Start of SUPPLIED ENTRIES
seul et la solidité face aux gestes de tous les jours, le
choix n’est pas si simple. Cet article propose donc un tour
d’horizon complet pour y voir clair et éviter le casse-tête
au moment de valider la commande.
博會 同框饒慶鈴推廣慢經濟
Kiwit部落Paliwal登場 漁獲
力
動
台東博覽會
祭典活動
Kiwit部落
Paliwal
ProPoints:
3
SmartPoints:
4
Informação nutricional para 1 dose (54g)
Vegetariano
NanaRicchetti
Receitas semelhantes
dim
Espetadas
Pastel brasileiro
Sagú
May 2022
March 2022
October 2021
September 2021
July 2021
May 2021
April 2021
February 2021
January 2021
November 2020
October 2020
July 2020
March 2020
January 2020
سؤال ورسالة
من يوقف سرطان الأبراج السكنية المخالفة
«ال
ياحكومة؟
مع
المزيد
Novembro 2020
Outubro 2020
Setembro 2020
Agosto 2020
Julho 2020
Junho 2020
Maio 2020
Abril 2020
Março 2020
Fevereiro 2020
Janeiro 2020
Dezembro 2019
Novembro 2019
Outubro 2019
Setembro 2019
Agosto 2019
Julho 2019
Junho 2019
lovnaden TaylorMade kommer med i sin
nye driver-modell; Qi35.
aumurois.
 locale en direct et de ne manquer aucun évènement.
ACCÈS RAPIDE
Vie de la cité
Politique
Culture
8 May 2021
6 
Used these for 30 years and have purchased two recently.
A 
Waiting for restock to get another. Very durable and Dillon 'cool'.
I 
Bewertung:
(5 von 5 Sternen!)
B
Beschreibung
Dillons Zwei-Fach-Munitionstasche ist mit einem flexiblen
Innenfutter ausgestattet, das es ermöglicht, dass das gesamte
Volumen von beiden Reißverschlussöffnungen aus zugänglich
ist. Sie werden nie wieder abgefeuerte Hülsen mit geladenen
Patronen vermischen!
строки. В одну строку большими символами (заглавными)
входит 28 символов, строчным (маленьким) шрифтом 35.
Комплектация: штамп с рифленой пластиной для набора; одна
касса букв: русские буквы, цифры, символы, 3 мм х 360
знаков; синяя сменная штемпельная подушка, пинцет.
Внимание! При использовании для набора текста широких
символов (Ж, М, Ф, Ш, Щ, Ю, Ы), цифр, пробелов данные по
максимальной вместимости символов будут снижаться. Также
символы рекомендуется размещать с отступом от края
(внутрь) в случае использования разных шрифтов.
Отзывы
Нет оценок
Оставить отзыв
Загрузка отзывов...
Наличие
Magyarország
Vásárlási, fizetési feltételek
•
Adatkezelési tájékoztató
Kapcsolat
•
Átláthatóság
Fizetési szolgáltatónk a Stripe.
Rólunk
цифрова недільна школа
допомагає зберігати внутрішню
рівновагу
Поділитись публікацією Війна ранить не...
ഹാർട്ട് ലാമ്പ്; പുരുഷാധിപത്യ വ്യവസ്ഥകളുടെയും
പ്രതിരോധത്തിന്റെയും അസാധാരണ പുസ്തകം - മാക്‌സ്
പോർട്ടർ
End of SUPPLIED ENTRIES
■ **TO DO**: Extract all the text from the data above, copying every line word for word and keeping the original order.

■ **EXERCISE RESPONSE**:
seul et la solidité face aux gestes de tous les jours, le
choix n’est pas si simple. Cet article propose donc un tour
d’horizon complet pour y voir clair et éviter le casse-tête
au moment de valider la commande.
博會 同框饒慶鈴推廣慢經濟
Kiwit部落Paliwal登場 漁獲
力
動
台東博覽會
祭典活動
Kiwit部落
Paliwal
ProPoints:
3
SmartPoints:
4
Informação nutricional para 1 dose (54g)
Vegetariano
NanaRicchetti
Receitas semelhantes
dim
Espetadas
Pastel brasileiro
Sagú
May 2022
March 2022
October 2021
September 2021
July 2021
May 2021
April 2021
February 2021
January 2021
November 2020
October 2020
July 2020
March 2020
January 2020
سؤال ورسالة
من يوقف سرطان الأبراج السكنية المخالفة
«ال
ياحكومة؟
مع
المزيد
Novembro 2020
Outubro 2020
Setembro 2020
Agosto 2020
Julho 2020
Junho 2020
Maio 2020
Abril 2020
Março 2020
Fevereiro 2020
Janeiro 2020
Dezembro 2019
Novembro 2019
Outubro 2019
Setembro 2019
Agosto 2019
Julho 2019
Junho 2019
lovnaden TaylorMade kommer med i sin
nye driver-modell; Qi35.
aumurois.
 locale en direct et de ne manquer aucun évènement.
ACCÈS RAPIDE
Vie de la cité
Politique
Culture
8 May 2021
6 
Used these for 30 years and have purchased two recently.
A 
Waiting for restock to get another. Very durable and Dillon 'cool'.
I 
Bewertung:
(5 von 5 Sternen!)
B
Beschreibung
Dillons Zwei-Fach-Munitionstasche ist mit einem flexiblen
Innenfutter ausgestattet, das es ermöglicht, dass das gesamte
Volumen von beiden Reißverschlussöffnungen aus zugänglich
ist. Sie werden nie wieder abgefeuerte Hülsen mit geladenen
Patronen vermischen!
строки. В одну строку большими символами (заглавными)
входит 28 символов, строчным (маленьким) шрифтом 35.
Комплектация: штамп с рифленой пластиной для набора; одна
касса букв: русские буквы, цифры, символы, 3 мм х 360
знаков; синяя сменная штемпельная подушка, пинцет.
Внимание! При использовании для набора текста широких
символов (Ж, М, Ф, Ш, Щ, Ю, Ы), цифр, пробелов данные по
максимальной вместимости символов будут снижаться. Также
символы рекомендуется размещать с отступом от края
(внутрь) в случае использования разных шрифтов.
Отзывы
Нет оценок
Оставить отзыв
Загрузка отзывов...
Наличие
Magyarország
Vásárlási, fizetési feltételek
•
Adatkezelési tájékoztató
Kapcsolat
•
Átláthatóság
Fizetési szolgáltatónk a Stripe.
Rólunk
цифрова недільна школа
допомагає зберігати внутрішню
рівновагу
Поділитись публікацією Війна ранить не...
ഹാർട്ട് ലാമ്പ്; പുരുഷാധിപത്യ വ്യവസ്ഥകളുടെയും
പ്രതിരോധത്തിന്റെയും അസാധാരണ പുസ്തകം - മാക്‌സ്
പോർട്ടർ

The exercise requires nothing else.